> MATERIAL PROVIDED:
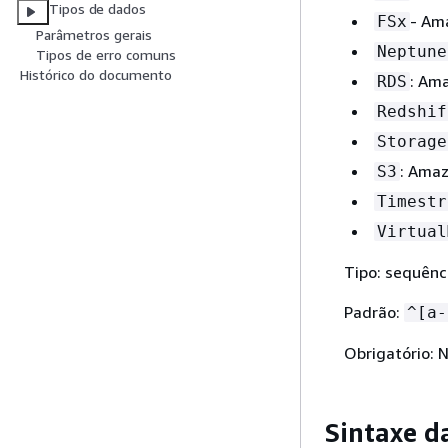
Tipos de dados
- Am
FSx
Parâmetros gerais
Neptune
Tipos de erro comuns
Histórico do documento
: Am
RDS
Redshif
Storage
: Amaz
S3
Timestr
Virtual
Tipo: sequênc
Padrão:
^[a-
Obrigatório: 
Sintaxe d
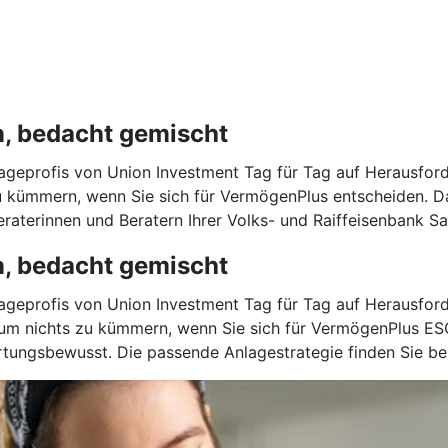
n, bedacht gemischt
geprofis von Union Investment Tag für Tag auf Herausforde
u kümmern, wenn Sie sich für VermögenPlus entscheiden. Da
aterinnen und Beratern Ihrer Volks- und Raiffeisenbank Sa
n, bedacht gemischt
geprofis von Union Investment Tag für Tag auf Herausforde
 um nichts zu kümmern, wenn Sie sich für VermögenPlus ES
ungsbewusst. Die passende Anlagestrategie finden Sie bei 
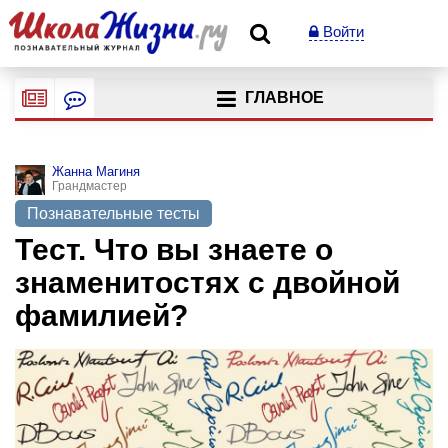
Войти
ГЛАВНОЕ
Жанна Магиня
Грандмастер
Познавательные тесты
Тест. Что вы знаете о
знаменитостях с двойной
фамилией?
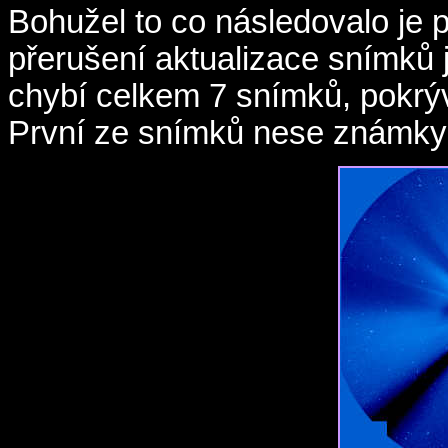
Bohužel to co následovalo je 
přerušení aktualizace snímků 
chybí celkem 7 snímků, pokrýv
První ze snímků nese známky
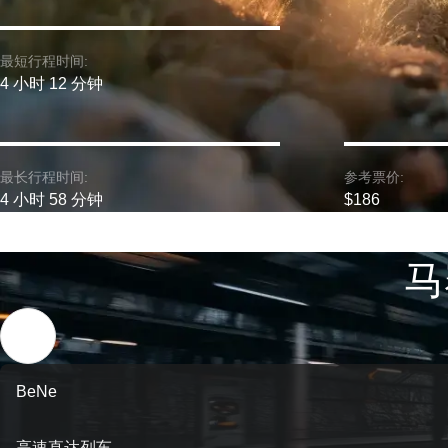
最短行程时间:
4 小时 12 分钟
最长行程时间:
参考票价:
4 小时 58 分钟
$186
马
BeNe
高速直达列车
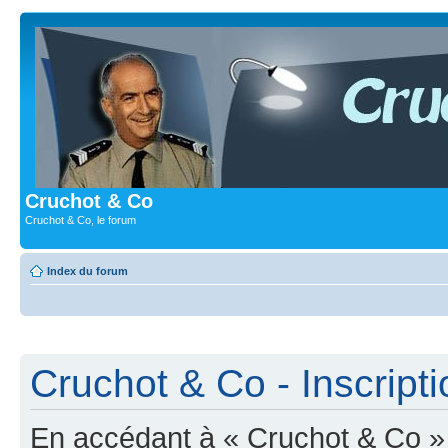
Cruchot & Co
Cruchot & Co, le forum
Index du forum
Cruchot & Co - Inscripti
En accédant à « Cruchot & Co » (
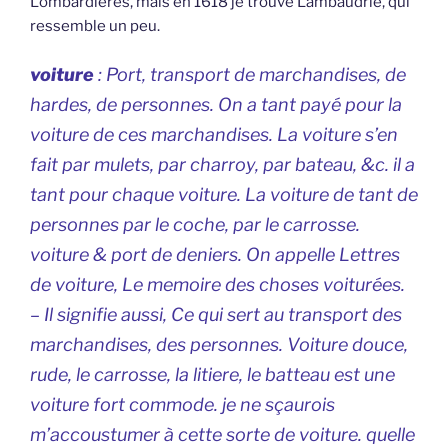
Lombardières, mais en 1618 je trouve Lambaudrie, qui
ressemble un peu.
voiture
: Port, transport de marchandises, de
hardes, de personnes. On a tant payé pour la
voiture de ces marchandises. La voiture s’en
fait par mulets, par charroy, par bateau, &c. il a
tant pour chaque voiture. La voiture de tant de
personnes par le coche, par le carrosse.
voiture & port de deniers. On appelle Lettres
de voiture, Le memoire des choses voiturées.
– Il signifie aussi, Ce qui sert au transport des
marchandises, des personnes. Voiture douce,
rude, le carrosse, la litiere, le batteau est une
voiture fort commode. je ne sçaurois
m’accoustumer à cette sorte de voiture. quelle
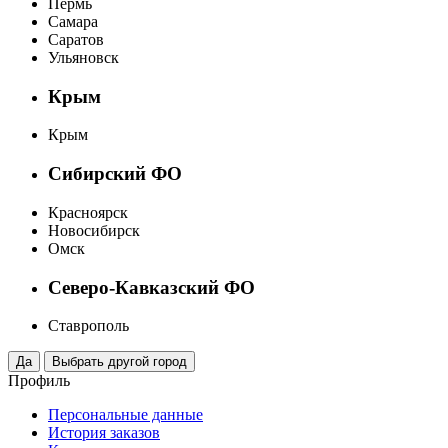
Пермь
Самара
Саратов
Ульяновск
Крым
Крым
Сибирский ФО
Красноярск
Новосибирск
Омск
Северо-Кавказский ФО
Ставрополь
Профиль
Персональные данные
История заказов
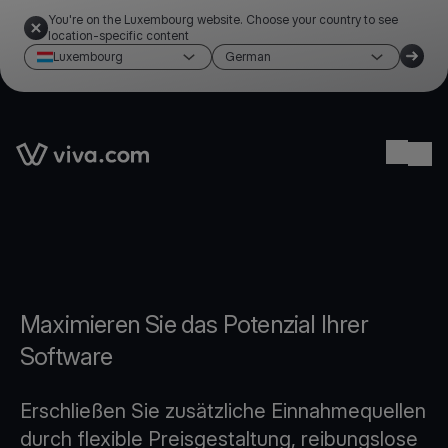
You're on the Luxembourg website. Choose your country to see
location-specific content
Luxembourg
German
Link to the homepage
Ope
Maximieren Sie das Potenzial Ihrer
Software
Erschließen Sie zusätzliche Einnahmequellen
durch flexible Preisgestaltung, reibungslose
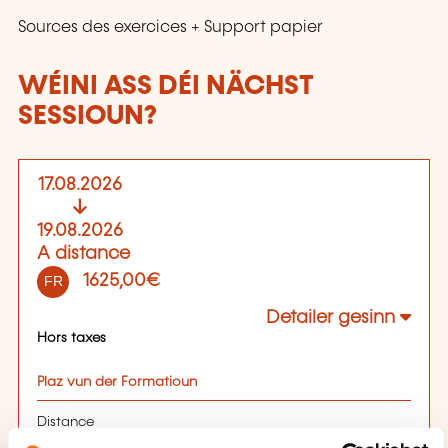
Sources des exercices + Support papier
WÉINI ASS DÉI NÄCHST
SESSIOUN?
17.08.2026
19.08.2026
A distance
1625,00€
FR
Detailer gesinn
Hors taxes
Plaz vun der Formatioun
Distance
Nos formateurs sont habitués à travailler en classe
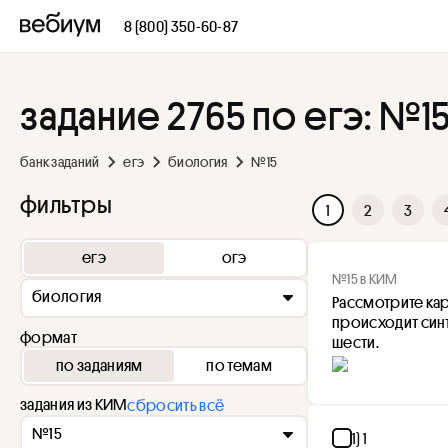
8 (800) 350-60-87
задание 2765 по егэ: №1
банк заданий
егэ
биология
№15
фильтры
1
2
3
егэ
огэ
№15 в КИМ
биология
Рассмотрите кар
происходит син
формат
шести.
по заданиям
по темам
задания из КИМ
сбросить всё
№15
1) 1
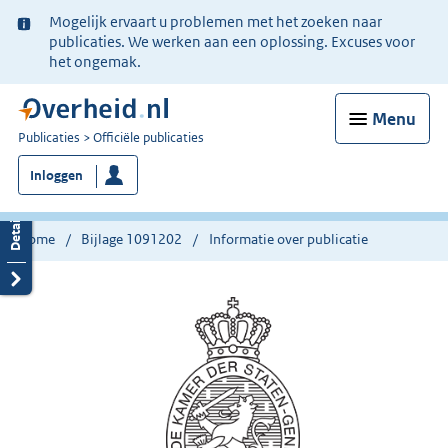
Ter
Mogelijk ervaart u problemen met het zoeken naar
informatie:
publicaties. We werken aan een oplossing. Excuses voor
het ongemak.
Menu
U
Publicaties
Officiële publicaties
bent
Inloggen
nu
hier:
Home
Bijlage 1091202
Informatie over publicatie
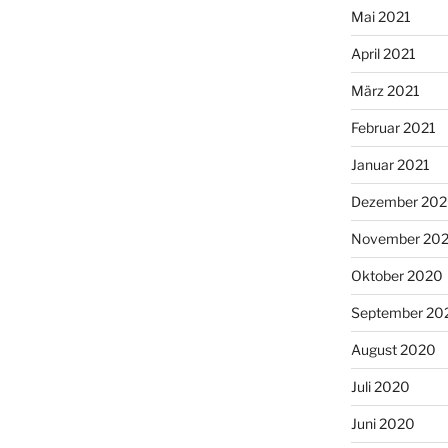
Mai 2021
April 2021
März 2021
Februar 2021
Januar 2021
Dezember 20
November 20
Oktober 2020
September 20
August 2020
Juli 2020
Juni 2020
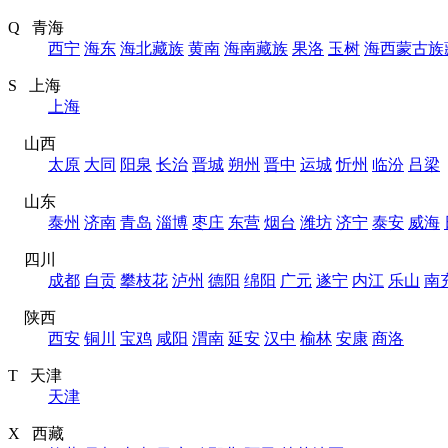
Q 青海
西宁
海东
海北藏族
黄南
海南藏族
果洛
玉树
海西蒙古族
S 上海
上海
山西
太原
大同
阳泉
长治
晋城
朔州
晋中
运城
忻州
临汾
吕梁
山东
泰州
济南
青岛
淄博
枣庄
东营
烟台
潍坊
济宁
泰安
威海
四川
成都
自贡
攀枝花
泸州
德阳
绵阳
广元
遂宁
内江
乐山
南
陕西
西安
铜川
宝鸡
咸阳
渭南
延安
汉中
榆林
安康
商洛
T 天津
天津
X 西藏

> GOAL OF THE EXERCISE:
Rewrite the text of all the material with every "Cruchot & Co" replaced by "Cruchot et Compagnie", changing nothing else and leaving out the pictures.

> RESULT BELOW:
Tipos de dados
- Am
FSx
Parâmetros gerais
Neptune
Tipos de erro comuns
Histórico do documento
: Am
RDS
Redshif
Storage
: Amaz
S3
Timestr
Virtual
Tipo: sequênc
Padrão:
^[a-
Obrigatório: 
Sintaxe d
n, bedacht gemischt
geprofis von Union Investment Tag für Tag auf Herausforde
u kümmern, wenn Sie sich für VermögenPlus entscheiden. Da
aterinnen und Beratern Ihrer Volks- und Raiffeisenbank Sa
n, bedacht gemischt
geprofis von Union Investment Tag für Tag auf Herausforde
 um nichts zu kümmern, wenn Sie sich für VermögenPlus ES
ungsbewusst. Die passende Anlagestrategie finden Sie bei 
Войти
ГЛАВНОЕ
Жанна Магиня
Грандмастер
Познавательные тесты
Тест. Что вы знаете о
знаменитостях с двойной
фамилией?
Bohužel to co následovalo je 
přerušení aktualizace snímků 
chybí celkem 7 snímků, pokrýv
První ze snímků nese známky
最短行程时间:
4 小时 12 分钟
最长行程时间:
参考票价:
4 小时 58 分钟
$186
马
BeNe
高速直达列车
Cruchot et Compagnie
Cruchot et Compagnie, le forum
Index du forum
Cruchot et Compagnie - Inscripti
En accédant à « Cruchot et Compagnie » (
Lombardières, mais en 1618 je trouve Lambaudrie, qui
ressemble un peu.
voiture
: Port, transport de marchandises, de
hardes, de personnes. On a tant payé pour la
voiture de ces marchandises. La voiture s’en
fait par mulets, par charroy, par bateau, &c. il a
tant pour chaque voiture. La voiture de tant de
personnes par le coche, par le carrosse.
voiture & port de deniers. On appelle Lettres
de voiture, Le memoire des choses voiturées.
– Il signifie aussi, Ce qui sert au transport des
marchandises, des personnes. Voiture douce,
rude, le carrosse, la litiere, le batteau est une
voiture fort commode. je ne sçaurois
m’accoustumer à cette sorte de voiture. quelle
Пермь
Самара
Саратов
Ульяновск
Крым
Крым
Сибирский ФО
Красноярск
Новосибирск
Омск
Северо-Кавказский ФО
Ставрополь
Профиль
Персональные данные
История заказов
You're on the Luxembourg website. Choose your country to see
location-specific content
Luxembourg
German
Link to the homepage
Ope
Maximieren Sie das Potenzial Ihrer
Software
Erschließen Sie zusätzliche Einnahmequellen
durch flexible Preisgestaltung, reibungslose
Sources des exercices + Support papier
WÉINI ASS DÉI NÄCHST
SESSIOUN?
17.08.2026
19.08.2026
A distance
1625,00€
FR
Detailer gesinn
Hors taxes
Plaz vun der Formatioun
Distance
Nos formateurs sont habitués à travailler en classe
8 (800) 350-60-87
задание 2765 по егэ: №1
банк заданий
егэ
биология
№15
фильтры
1
2
3
егэ
огэ
№15 в КИМ
биология
Рассмотрите кар
происходит син
формат
шести.
по заданиям
по темам
задания из КИМ
сбросить всё
№15
1) 1
Ter
Mogelijk ervaart u problemen met het zoeken naar
informatie:
publicaties. We werken aan een oplossing. Excuses voor
het ongemak.
Menu
U
Publicaties
Officiële publicaties
bent
Inloggen
nu
hier:
Home
Bijlage 1091202
Informatie over publicatie
Mai 2021
April 2021
März 2021
Februar 2021
Januar 2021
Dezember 20
November 20
Oktober 2020
September 20
August 2020
Juli 2020
Juni 2020
Q 青海
西宁
海东
海北藏族
黄南
海南藏族
果洛
玉树
海西蒙古族
S 上海
上海
山西
太原
大同
阳泉
长治
晋城
朔州
晋中
运城
忻州
临汾
吕梁
山东
泰州
济南
青岛
淄博
枣庄
东营
烟台
潍坊
济宁
泰安
威海
四川
成都
自贡
攀枝花
泸州
德阳
绵阳
广元
遂宁
内江
乐山
南
陕西
西安
铜川
宝鸡
咸阳
渭南
延安
汉中
榆林
安康
商洛
T 天津
天津
X 西藏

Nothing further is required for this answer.